I think you broke your database schema.
To circumvent the problem of old invoices showing inaccurate pricing after a product's price gets changed, I moved the price field from the Product table into a ProductPrice table that consists of 3 fields, pid, date and price. pid and date form the primary key for the table.
As you have pointed out you need to keep a change history of prices. But you can still keep the current price in the products table in addition to that new table. That would make your life much easier (and your queries faster).
You cannot solve your problem with the GROUP BY clause, because for each group of pid MySQL will simply fetch the first pid, the maximum date and the first price found (which is not what you need).
You may either use a subquery (which can be inefficient):
SELECT pid, date, price
FROM ProductPrice p1
WHERE date = ( SELECT MAX(p2.date)
FROM ProductPrice p2
WHERE p1.pid = p2.pid)
or you can simply join the table with itself:
SELECT p1.pid, p1.date, p1.price
FROM ProductPrice p1
LEFT JOIN ProductPrice p2 ON p1.pid = p2.pid
AND p1.date < p2.date
WHERE p2.pid IS NULL
Take a look at this section of MySQL docs.
You might wanna try this:
SELECT pid, price, date FROM ProductPrice GROUP BY pid ORDER BY date DESC
Group has some obscure functionality, I'm too always unsure if it's the right field...but it should be the first in the resultset.

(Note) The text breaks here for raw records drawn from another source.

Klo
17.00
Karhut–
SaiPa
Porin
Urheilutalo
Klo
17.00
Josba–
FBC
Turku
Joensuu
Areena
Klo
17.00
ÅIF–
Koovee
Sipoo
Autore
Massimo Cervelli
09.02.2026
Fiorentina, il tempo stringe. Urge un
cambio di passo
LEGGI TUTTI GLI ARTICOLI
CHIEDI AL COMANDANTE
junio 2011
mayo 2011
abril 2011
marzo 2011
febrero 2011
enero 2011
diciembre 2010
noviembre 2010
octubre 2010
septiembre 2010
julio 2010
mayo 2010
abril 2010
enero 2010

Here is another -possibly inefficient- one:
SELECT pid, substring_index( group_concat( price order by date desc ), ',', 1 ) , max(date)
FROM ProductPrice
GROUP BY pid
I think that the key here is simple sounding query - you can see what you want but computers ain't human and so to produce the desired result from set based operations you have to be explicit as in the second query.

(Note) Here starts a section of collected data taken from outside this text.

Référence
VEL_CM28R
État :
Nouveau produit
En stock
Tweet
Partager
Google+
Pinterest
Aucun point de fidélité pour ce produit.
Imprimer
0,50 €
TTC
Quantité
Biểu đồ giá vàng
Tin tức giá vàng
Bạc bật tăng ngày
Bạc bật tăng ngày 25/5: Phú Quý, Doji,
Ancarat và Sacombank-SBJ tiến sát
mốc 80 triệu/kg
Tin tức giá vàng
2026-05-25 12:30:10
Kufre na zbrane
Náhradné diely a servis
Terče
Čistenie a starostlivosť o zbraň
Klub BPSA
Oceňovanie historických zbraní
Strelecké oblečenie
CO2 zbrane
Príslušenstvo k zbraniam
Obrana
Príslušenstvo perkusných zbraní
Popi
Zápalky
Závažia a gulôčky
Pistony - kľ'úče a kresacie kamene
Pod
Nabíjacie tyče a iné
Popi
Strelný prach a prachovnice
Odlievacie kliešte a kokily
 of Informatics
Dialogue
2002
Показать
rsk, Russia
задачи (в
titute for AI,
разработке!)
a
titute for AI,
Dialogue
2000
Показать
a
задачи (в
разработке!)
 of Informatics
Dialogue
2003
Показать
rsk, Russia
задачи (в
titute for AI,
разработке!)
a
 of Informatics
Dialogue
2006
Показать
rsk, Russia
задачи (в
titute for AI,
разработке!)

The inner query identifies the last price for each product, then the outer query lets you get the value for the last price - that's about as simple as it can get.
As an aside, if you have an invoicing system, you really ought to store the price for the product (and the tax rates as well as the "codes") with the invoice i.e. the invoice tables should contain all the necessary financial information to reproduce the invoice. In general, you do not want to rely on being able to look up a price (or a tax rate) in a mutable table even allowing for the system introduced as above. Regardless of this have the pricing history has its own merits.
i faced same problem in one of my project i used subquery to fetch date and then compare it but it makes system slow when data increases. so, its better to store latest price in your Products table in addition to the new table you have created to keep history of price changes.
you can always use any of query ppl suggested to get latest price of product on particular date. but also you can add one field in the same table is it latest. so for one date you can make flag true once. and you can always find product's latest price for particular date by one simple query.